Date of Award
Doctor of Philosophy (PhD)
Greg M. Smith - Chair
The study of widescreen cinema historically has been under analyzed with regard to aesthetics. This project examines the visual poetics of the wide frame from the silent films of Griffith and Gance to the CinemaScope grandeur of Preminger and Tashlin. Additionally, the roles of auteur and genre are explored as well as the new media possibilities such as letterboxing online content. If cinema’s history can be compared to painting, then prior to 1953, cinema existed as a portrait-only operation with a premium placed on vertical compositions. This is not to say that landscape shots were not possible or that lateral mise-en-scene did not exist. Cinematic texts, with very few exceptions, were composed in only one shape: the almost square Academy Ratio. Before 1953, cinema’s shape is that of portraiture; after 1953 cinema’s shape is landscape. Widescreen filmmaking is not simply an alternative to previous visual representation in cinema because no equivalent exists. Widescreen is quite simply a break from previous stylistic norms because the shape of the frame itself has been drastically reconfigured. With the proliferation of HDTV and widescreen computer monitors, certain aspect ratios that were once regarded as specifically “cinematic” are now commonplace both in the home and in the workplace.
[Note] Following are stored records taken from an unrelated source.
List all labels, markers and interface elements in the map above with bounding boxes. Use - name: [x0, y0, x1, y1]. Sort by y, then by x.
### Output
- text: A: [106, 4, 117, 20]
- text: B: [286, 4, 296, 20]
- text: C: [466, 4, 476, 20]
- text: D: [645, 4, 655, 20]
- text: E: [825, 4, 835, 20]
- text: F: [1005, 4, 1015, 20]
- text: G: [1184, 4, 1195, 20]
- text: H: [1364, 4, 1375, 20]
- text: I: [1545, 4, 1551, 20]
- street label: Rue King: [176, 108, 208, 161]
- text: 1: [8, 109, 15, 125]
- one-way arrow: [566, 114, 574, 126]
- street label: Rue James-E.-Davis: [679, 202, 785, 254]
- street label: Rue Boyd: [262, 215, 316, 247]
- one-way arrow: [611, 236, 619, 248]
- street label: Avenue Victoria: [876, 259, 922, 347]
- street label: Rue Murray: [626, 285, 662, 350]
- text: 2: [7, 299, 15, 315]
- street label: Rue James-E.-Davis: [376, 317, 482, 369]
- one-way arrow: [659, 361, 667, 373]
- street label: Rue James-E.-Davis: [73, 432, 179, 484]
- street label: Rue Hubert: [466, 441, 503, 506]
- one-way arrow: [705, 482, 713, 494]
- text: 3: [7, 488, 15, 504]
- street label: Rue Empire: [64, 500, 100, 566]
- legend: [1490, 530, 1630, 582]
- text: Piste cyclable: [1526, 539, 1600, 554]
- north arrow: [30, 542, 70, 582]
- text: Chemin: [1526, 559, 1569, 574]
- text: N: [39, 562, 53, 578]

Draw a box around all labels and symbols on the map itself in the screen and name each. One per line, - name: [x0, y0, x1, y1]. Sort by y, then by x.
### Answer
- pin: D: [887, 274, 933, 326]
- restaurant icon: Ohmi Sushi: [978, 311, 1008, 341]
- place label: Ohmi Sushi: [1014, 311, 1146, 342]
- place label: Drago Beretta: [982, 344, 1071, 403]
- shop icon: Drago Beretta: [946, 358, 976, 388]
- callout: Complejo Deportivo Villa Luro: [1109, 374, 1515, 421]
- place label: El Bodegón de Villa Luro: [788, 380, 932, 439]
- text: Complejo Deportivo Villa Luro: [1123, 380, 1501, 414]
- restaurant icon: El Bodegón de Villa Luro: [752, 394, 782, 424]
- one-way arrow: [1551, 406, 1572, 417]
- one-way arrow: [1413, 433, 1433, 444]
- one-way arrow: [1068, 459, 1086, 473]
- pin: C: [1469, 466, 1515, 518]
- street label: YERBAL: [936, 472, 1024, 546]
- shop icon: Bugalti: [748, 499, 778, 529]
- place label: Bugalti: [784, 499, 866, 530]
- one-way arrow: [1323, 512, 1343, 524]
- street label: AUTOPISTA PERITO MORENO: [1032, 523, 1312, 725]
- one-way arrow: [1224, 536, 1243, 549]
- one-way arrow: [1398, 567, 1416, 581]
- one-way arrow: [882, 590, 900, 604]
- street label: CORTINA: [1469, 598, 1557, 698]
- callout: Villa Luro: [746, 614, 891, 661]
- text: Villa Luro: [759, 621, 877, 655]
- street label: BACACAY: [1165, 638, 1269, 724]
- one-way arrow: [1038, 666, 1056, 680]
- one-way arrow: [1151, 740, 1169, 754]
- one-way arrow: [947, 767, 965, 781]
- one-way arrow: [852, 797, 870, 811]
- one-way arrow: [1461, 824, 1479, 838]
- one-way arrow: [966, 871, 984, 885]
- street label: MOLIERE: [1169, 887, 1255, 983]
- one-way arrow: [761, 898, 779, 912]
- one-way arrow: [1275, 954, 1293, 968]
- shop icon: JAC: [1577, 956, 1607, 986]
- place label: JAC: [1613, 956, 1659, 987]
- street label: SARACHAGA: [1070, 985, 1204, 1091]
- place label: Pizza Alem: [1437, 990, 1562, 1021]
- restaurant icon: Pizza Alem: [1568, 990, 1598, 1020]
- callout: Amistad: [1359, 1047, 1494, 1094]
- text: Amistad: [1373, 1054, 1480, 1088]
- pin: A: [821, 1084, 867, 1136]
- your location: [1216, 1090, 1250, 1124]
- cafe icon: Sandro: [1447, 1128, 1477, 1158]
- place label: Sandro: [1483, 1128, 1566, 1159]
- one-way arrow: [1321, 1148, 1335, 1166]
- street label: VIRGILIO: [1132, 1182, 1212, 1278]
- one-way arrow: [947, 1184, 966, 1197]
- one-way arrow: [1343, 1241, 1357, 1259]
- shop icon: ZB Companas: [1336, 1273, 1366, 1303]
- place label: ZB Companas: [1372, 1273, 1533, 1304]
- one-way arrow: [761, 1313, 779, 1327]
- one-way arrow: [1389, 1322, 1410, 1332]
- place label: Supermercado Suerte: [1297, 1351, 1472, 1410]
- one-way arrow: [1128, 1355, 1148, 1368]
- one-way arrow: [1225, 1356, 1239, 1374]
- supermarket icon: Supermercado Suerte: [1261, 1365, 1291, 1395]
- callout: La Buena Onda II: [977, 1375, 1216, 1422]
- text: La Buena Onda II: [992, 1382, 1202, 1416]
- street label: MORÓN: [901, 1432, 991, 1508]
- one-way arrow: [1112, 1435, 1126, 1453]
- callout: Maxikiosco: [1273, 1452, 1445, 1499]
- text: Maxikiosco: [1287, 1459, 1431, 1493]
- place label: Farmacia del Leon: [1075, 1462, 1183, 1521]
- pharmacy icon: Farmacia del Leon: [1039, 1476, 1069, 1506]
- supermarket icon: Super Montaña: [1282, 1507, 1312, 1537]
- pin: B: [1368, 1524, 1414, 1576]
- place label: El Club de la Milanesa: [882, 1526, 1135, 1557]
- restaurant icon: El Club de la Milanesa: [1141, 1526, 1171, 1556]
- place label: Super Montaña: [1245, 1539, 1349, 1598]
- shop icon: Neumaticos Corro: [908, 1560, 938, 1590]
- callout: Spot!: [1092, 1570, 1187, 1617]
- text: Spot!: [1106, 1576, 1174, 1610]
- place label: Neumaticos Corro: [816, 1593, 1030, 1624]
This project outlines a project that traces the innovations and aesthetic developments of widescreen aspect ratios from the silent era of D.W Griffith, Buster Keaton and Abel Gance all the way through to current widescreen digital manifestations of web-based media and digital “blanks” such as those created by Pixar. Other chapters include close textual analyses of “experimental” widescreen films of 1930, the development of “norms” for widescreen filmmaking in the early CinemaScope era of the 1950s and examinations of the experimental multi-screen mosaics of 1968 and beyond.
Cossar, John Harper, "Snakes and Funerals: Aesthetics and American Widescreen Films" (2007). Communication Dissertations. Paper 12.